From: Steve Howell on
On Jan 26, 11:34 pm, Arnaud Delobelle <arno...(a)googlemail.com> wrote:
> Steve Howell <showel...(a)yahoo.com> writes:
> > On Jan 25, 1:32 pm, Arnaud Delobelle <arno...(a)googlemail.com> wrote:
> >> Steve Howell <showel...(a)yahoo.com> writes:
>
> >> [...]
>
> >> > My algorithm does exactly N pops and roughly N list accesses, so I
> >> > would be going from N*N + N to N + N log N if switched to blist.
>
> >> Can you post your algorithm?  It would be interesting to have a concrete
> >> use case to base this discussion on.
>
> > I just realized you meant the Python code itself.  It is here:
>
> >https://bitbucket.org/showell/shpaml_website/src/tip/shpaml.py
>
> Hi - I didn't have the time to look at it before today.  You scan
> through a list called prefix_lines, and you use pop(0) as a means to
> keep track of your position in this list.  It seems to me that it would
> be more effective to explicitely keep track of it - and it would remove
> the need to the numerous copies of sublists of indent_lines that you
> have to create.
>
> I have rewritten part of the three relevant functions (html_block_tag,
> get_indented_block and recurse, within indent_lines) to show you what I
> mean (see below).  I have tried to keep the changes to a minimum - you
> can see that the code is no more complex like this.  The advantage is
> that only one list is created, prefix_lines, and there is no need to
> mutate it or copy parts of it during the algorithm.  I have not had the
> time to test it though (only on one of the examples on the examples
> webpage).
>
> Code follows:
>
> [...]
>
> def html_block_tag(output, block, start, end, recurse):
>     append = output.append
>     prefix, tag = block[start]
>     if RAW_HTML.regex.match(tag):
>         append(prefix + tag)
>         recurse(block, start + 1, end)
>     else:
>         start_tag, end_tag = apply_jquery_sugar(tag)
>         append(prefix + start_tag)
>         recurse(block, start + 1, end)
>         append(prefix + end_tag)
>
> [...]
>
> def get_indented_block(prefix_lines, start, end):
>     prefix, line = prefix_lines[start]
>     len_prefix = len(prefix)
>     i = start + 1
>     while i < end:
>         new_prefix, line = prefix_lines[i]
>         if line and len(new_prefix) <= len_prefix:
>             break
>         i += 1
>     while i-1 > start and prefix_lines[i-1][1] == '':
>         i -= 1
>     return i
>
> [...]
>
> def indent_lines(lines,
>             output,
>             branch_method,
>             leaf_method,
>             pass_syntax,
>             flush_left_syntax,
>             flush_left_empty_line,
>             indentation_method,
>             get_block,
>             ):
>     append = output.append
>     def recurse(prefix_lines, start, end):
>         while start < end:
>             prefix, line = prefix_lines[start]
>             if line == '':
>                 start += 1
>                 append('')
>             else:
>                 block_end = get_block(prefix_lines, start, end)
>                 if block_end == start + 1:
>                     start += 1
>                     if line == pass_syntax:
>                         pass
>                     elif line.startswith(flush_left_syntax):
>                         append(line[len(flush_left_syntax):])
>                     elif line.startswith(flush_left_empty_line):
>                         append('')
>                     else:
>                         append(prefix + leaf_method(line))
>                 else:
>                     branch_method(output, prefix_lines, start, block_end, recurse)
>                     start = block_end
>         return
>     prefix_lines = map(indentation_method, lines)
>     recurse(prefix_lines, 0, len(prefix_lines))

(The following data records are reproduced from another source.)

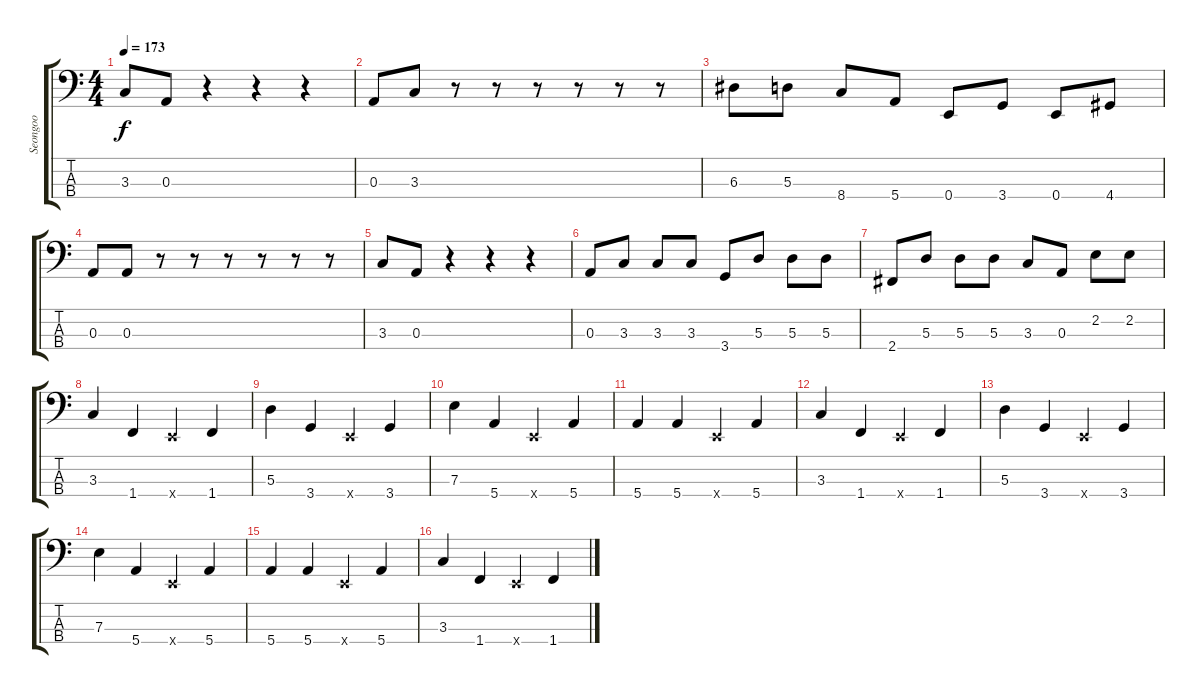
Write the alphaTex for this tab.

\track ("Seongoo" "Seongoo") {instrument electricbassfinger}
\staff {score tabs}
\tuning (G2 D2 A1 E1) {hide}
\ts (4 4)
\tempo 173
\clef f4
\ks c
3.3.8{dy f} 0.3.8 r.4 r.4 r.4 |
0.3.8 3.3.8 r.8 r.8 r.8 r.8 r.8 r.8 |
6.3.8 5.3.8 8.4.8 5.4.8 0.4.8 3.4.8 0.4.8 4.4.8 |
0.3.8 0.3.8 r.8 r.8 r.8 r.8 r.8 r.8 |
3.3.8 0.3.8 r.4 r.4 r.4 |
0.3.8 3.3.8 3.3.8 3.3.8 3.4.8 5.3.8 5.3.8 5.3.8 |
2.4.8 5.3.8 5.3.8 5.3.8 3.3.8 0.3.8 2.2.8 2.2.8 |
3.3.4 1.4.4 0.4{x}.4 1.4.4 |
5.3.4 3.4.4 0.4{x}.4 3.4.4 |
7.3.4 5.4.4 0.4{x}.4 5.4.4 |
5.4.4 5.4.4 0.4{x}.4 5.4.4 |
3.3.4 1.4.4 0.4{x}.4 1.4.4 |
5.3.4 3.4.4 0.4{x}.4 3.4.4 |
7.3.4 5.4.4 0.4{x}.4 5.4.4 |
5.4.4 5.4.4 0.4{x}.4 5.4.4 |
3.3.4 1.4.4 0.4{x}.4 1.4.4
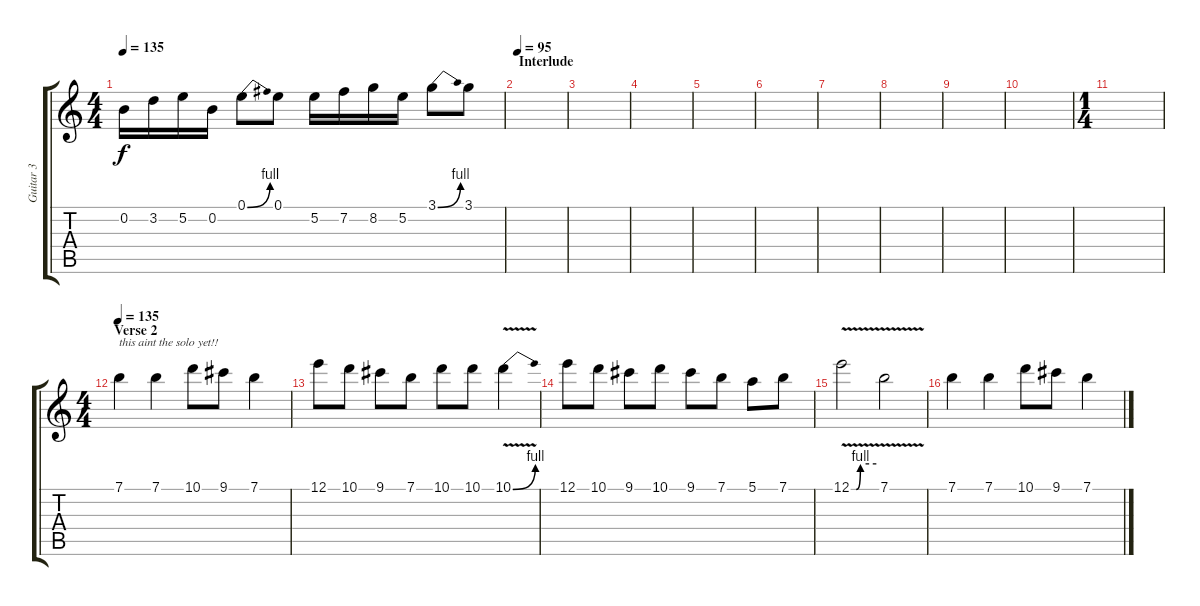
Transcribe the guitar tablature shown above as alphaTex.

\track ("Guitar 3" "Guitar 3") {instrument distortionguitar}
\staff {score tabs}
\tuning (E4 B3 G3 D3 A2 E2) {hide}
\ts (4 4)
\tempo 135
\clef g2
\ks c
0.2.16{dy f} 3.2.16 5.2.16 0.2.16 0.1{be (bend 0 0 60 4)}.8 0.1.8 5.2.16 7.2.16 8.2.16 5.2.16 3.1{be (bend 0 0 60 4)}.8 3.1.8 |
\section ("" "Interlude")
\tempo 95
|
|
|
|
|
|
|
|
|
\ts (1 4)
|
\ts (4 4)
\section ("" "Verse 2")
\tempo 135
7.1.4{txt "this aint the solo yet!!"} 7.1.4 10.1.8 9.1.8 7.1.4 |
12.1.8 10.1.8 9.1.8 7.1.8 10.1.8 10.1.8 10.1{be (bend 0 0 60 4) v}.4 |
12.1.8 10.1.8 9.1.8 10.1.8 9.1.8 7.1.8 5.1.8 7.1.8 |
12.1{be (custom 0 0 10 0 12 0 22 4 60 4) v}.2 7.1{v}.2 |
7.1.4 7.1.4 10.1.8 9.1.8 7.1.4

I think your rewrite makes sense for the way that Python is
implemented today.

Instead of mutating the list as you consume elements, you propose to
advance the "start" variable, which is essentially a pointer.

There are only two disadvantage of the "start" approach that I can
think of:

1) You have to pass around two parameters where before there was
only one. (Aside: for stylistic concerns, would you bundle them in a
tuple, since they kind of go hand in hand?)
2) You hold on to memory from the elements longer.

Pushing this complexity down into CPython of course would have similar
disadvantages:

1) you have to store two pointers where before there was only one
2) you hold on to memory from pointers to orphaned elements longer

Disadvantage #1 is more than offset by the fact that you would have
had to waste memory with the "start" in the Python program.

Disadvantage #2 is offset by the fact that you would have been holding
on to the elements themselves in the Python program.

Admittedly this a pretty narrow context where pushing the logic down
into CPython gains overall simplicity and performance. Disadvantage
#1 is the sticky point when you consider the patch in the broader
context of all programs.

Thanks for looking at the code, by the way.